介绍如何给后端自定义算子是一件相对复杂的事情，所以本文只针对其中一种后端 TensorRT，介绍自定义算子。如果读者对其他后端感兴趣，可以去他们的代码库查看，一般地，各个推理框架均有详细文档介绍如何添加客制化的算子实现。

在MMDeploy添加TensorRT插件¶

仍然以前面教程二中的超分辨模型SRCNN为例。在教程二中，我们用 ONNXRuntime 作为后端，通过 PyTorch 的 symbolic 函数导出了一个支持动态 scale 的 ONNX 模型，这个模型可以直接用 ONNXRuntime 运行，这是因为 NewInterpolate 类导出的节点 Resize 就是ONNXRuntime支持的节点。下面我们尝试直接将教程二导出的 srcnn3.onnx 转换到TensorRT。

from mmdeploy.backend.tensorrt.utils import from_onnx

from_onnx(
    'srcnn3.onnx',
    'srcnn3',
    input_shapes=dict(
        input=dict(
            min_shape=[1, 3, 256, 256],
            opt_shape=[1, 3, 256, 256],
            max_shape=[1, 3, 256, 256]),
        factor=dict(
            min_shape=[4],
            opt_shape=[4],
            max_shape=[4])))

没有安装过MMDeploy的小伙伴可以先参考 build 进行安装，安装完成后执行上述脚本，会有如下报错：

RuntimeError: Failed to parse onnx, In node 1 (importResize): UNSUPPORTED_NODE: Assertion failed: mode != "cubic" && "This version of TensorRT does not support cubic interpolation!"

报错的原因有以下两方面：

srcnn3.onnx文件中的 Resize 是 ONNX 原生节点。
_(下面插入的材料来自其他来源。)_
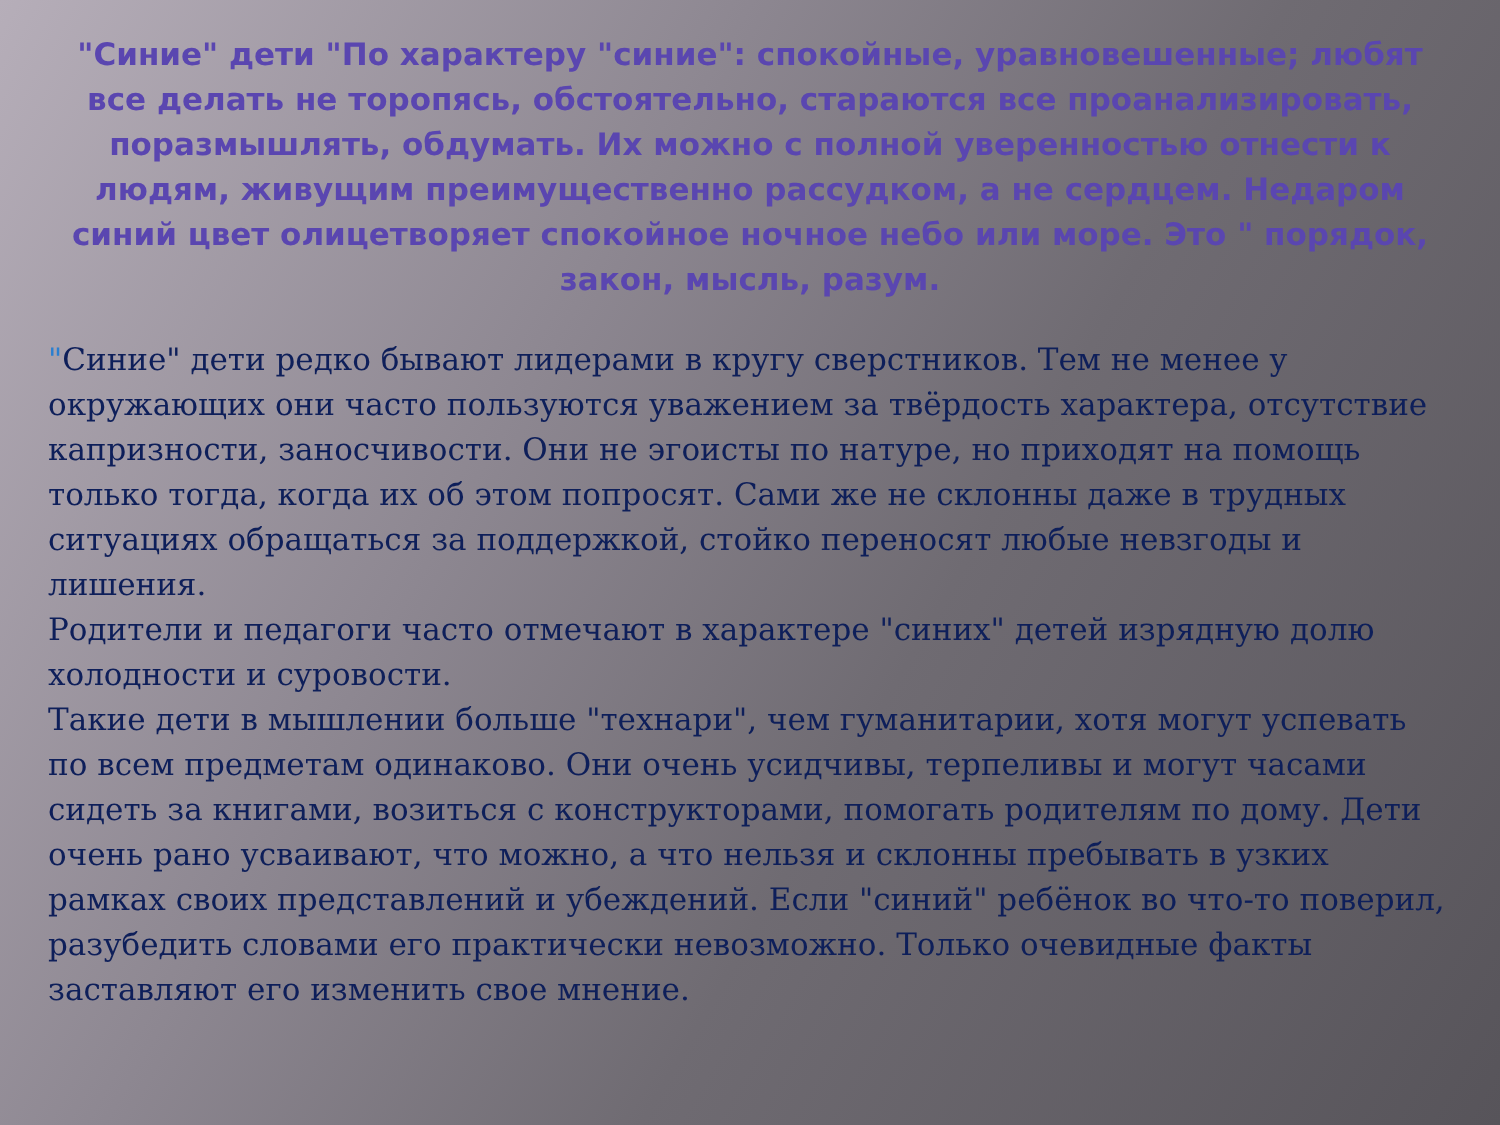"Синие" дети "По характеру "синие": спокойные, уравновешенные; любят все делать не торопясь, обстоятельно, стараются все проанализировать, поразмышлять, обдумать. Их можно с полной уверенностью отнести к людям, живущим преимущественно рассудком, а не сердцем. Недаром синий цвет олицетворяет спокойное ночное небо или море. Это " порядок, закон, мысль, разум.
"Синие" дети редко бывают лидерами в кругу сверстников. Тем не менее у окружающих они часто пользуются уважением за твёрдость характера, отсутствие капризности, заносчивости. Они не эгоисты по натуре, но приходят на помощь только тогда, когда их об этом попросят. Сами же не склонны даже в трудных ситуациях обращаться за поддержкой, стойко переносят любые невзгоды и лишения.
Родители и педагоги часто отмечают в характере "синих" детей изрядную долю холодности и суровости.
Такие дети в мышлении больше "технари", чем гуманитарии, хотя могут успевать по всем предметам одинаково. Они очень усидчивы, терпеливы и могут часами сидеть за книгами, возиться с конструкторами, помогать родителям по дому. Дети очень рано усваивают, что можно, а что нельзя и склонны пребывать в узких рамках своих представлений и убеждений. Если "синий" ребёнок во что-то поверил, разубедить словами его практически невозможно. Только очевидные факты заставляют его изменить свое мнение.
其插值方式之一 bicubic 并不被 TensorRT 支持（TensorRT 的 Resize Layer仅支持 nearest 和 bilinear 两种插值方式）。日志的错误信息也明确提示了这点；
但即便将 “bicubic” 模式改为 “bilinear” ，转换仍然失败: RuntimeError: Failed to parse onnx, In node 1 (importResize): UNSUPPORTED_NODE: Assertion failed: scales.is_weights() && Resize scales must be initializer!"。这是因为 TensorRT 无法接受动态 scale 导致的。

创建ONNX节点¶

为解决上述问题，我们需要创建一个新的节点替换原生 Resize 节点，并且实现新节点对应的插件代码。

继续复用同样节点名的方式已经不可取，我们需要创建新的节点。改节点名称就叫 Test::DynamicTRTResize，这是种类C++的写法，Test 为域名，主要用于区分不同来源下的同名的节点，比如 ONNX:: 和 Test::。当然了，ONNX本身也不存在 DynamicTRTResize 的节点名。

import torch
from torch import nn
from torch.nn.functional import interpolate
import torch.onnx
import cv2
import numpy as np
import os, requests

# Download checkpoint and test image
urls = ['https://download.openmmlab.com/mmediting/restorers/srcnn/srcnn_x4k915_1x16_1000k_div2k_20200608-4186f232.pth',
    'https://raw.githubusercontent.com/open-mmlab/mmagic/master/tests/data/face/000001.png']
names = ['srcnn.pth', 'face.png']
for url, name in zip(urls, names):
    if not os.path.exists(name):
        open(name, 'wb').write(requests.get(url).content)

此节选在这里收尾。